In a big data environment, the public interest must be front and centre. (Shutterstock)
In a big data environment, the public interest must be front and centre. (Shutterstock)

In 1988, the Supreme Court of Canada heard an appeal in a criminal case in which the accused had been charged with theft of a list of names and contact information. In acquitting him, the Supreme Court ruled that information could not be stolen; the crime of theft required a person to take something away from another person. In this case, one party acquired information held by another without actually depriving them of it. The decision highlights some of the challenges raised by thinking about ownership of information or data.

Thirty years later, there is a surging interest in the important questions around data ownership in today’s big data environment. Discussion of data ownership rights has tended to come from two directions. Companies that acquire or generate data claim proprietary interests in order to support its commercialization through licensing and to protect against its use by competitors or others. At the same time, individuals, increasingly concerned over the use and abuse of their personal information, have also started to turn to concepts of ownership, in search of greater control. Start-up companies now offer individuals ways to monetize their personal information by selecting what information they are prepared to share in exchange for payment.

Any discussion on data ownership should begin with three basic questions. First, is the right to data ownership necessary or desirable? Those seeking to control or monetize data want rights, but society may be better off — economically, socially and politically — if data and information are free.
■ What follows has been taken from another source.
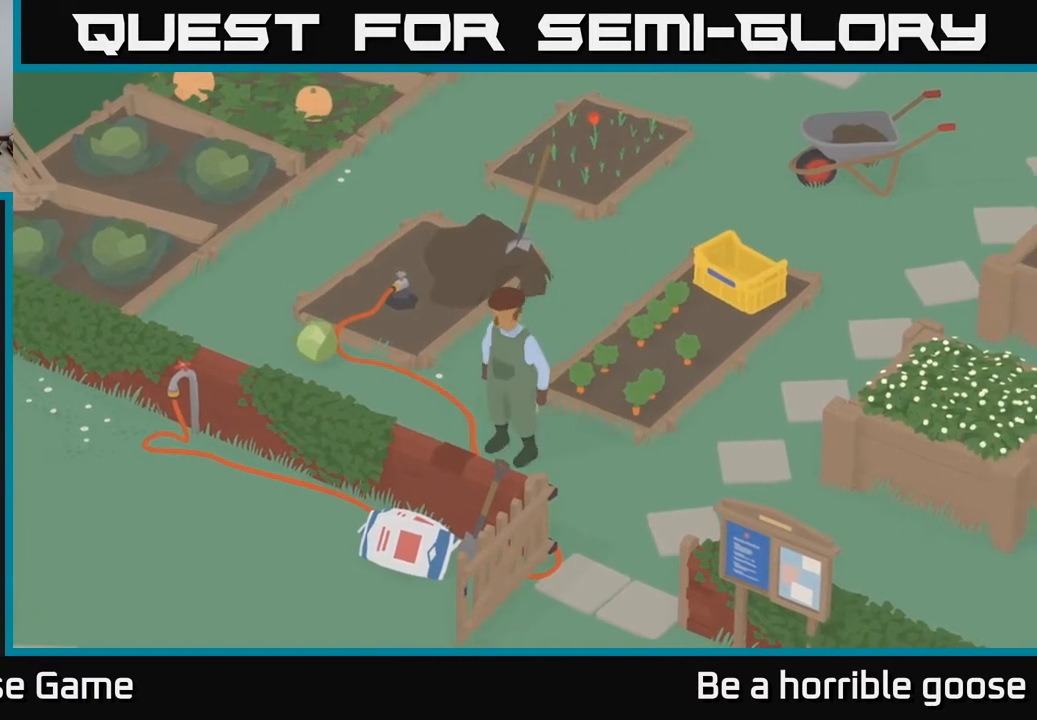
{"buttons": [], "left_stick": "down-left", "right_stick": "center", "events": [[17, "B", "up"], [150, "B", "down"], [167, "left_stick", "down-left"], [233, "B", "up"]]}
Second, do existing laws already provide ownership rights in some form and in some circumstances? They do, but the protection is patchwork and uncertain. Third, if there is some form of data ownership right, what are its limits? Limits are almost as important as the concept of ownership itself. Even owning something as “commonplace” as real estate does not give the owner the right to do anything she pleases with her property. Limits are the means by which the public interest is balanced against private rights.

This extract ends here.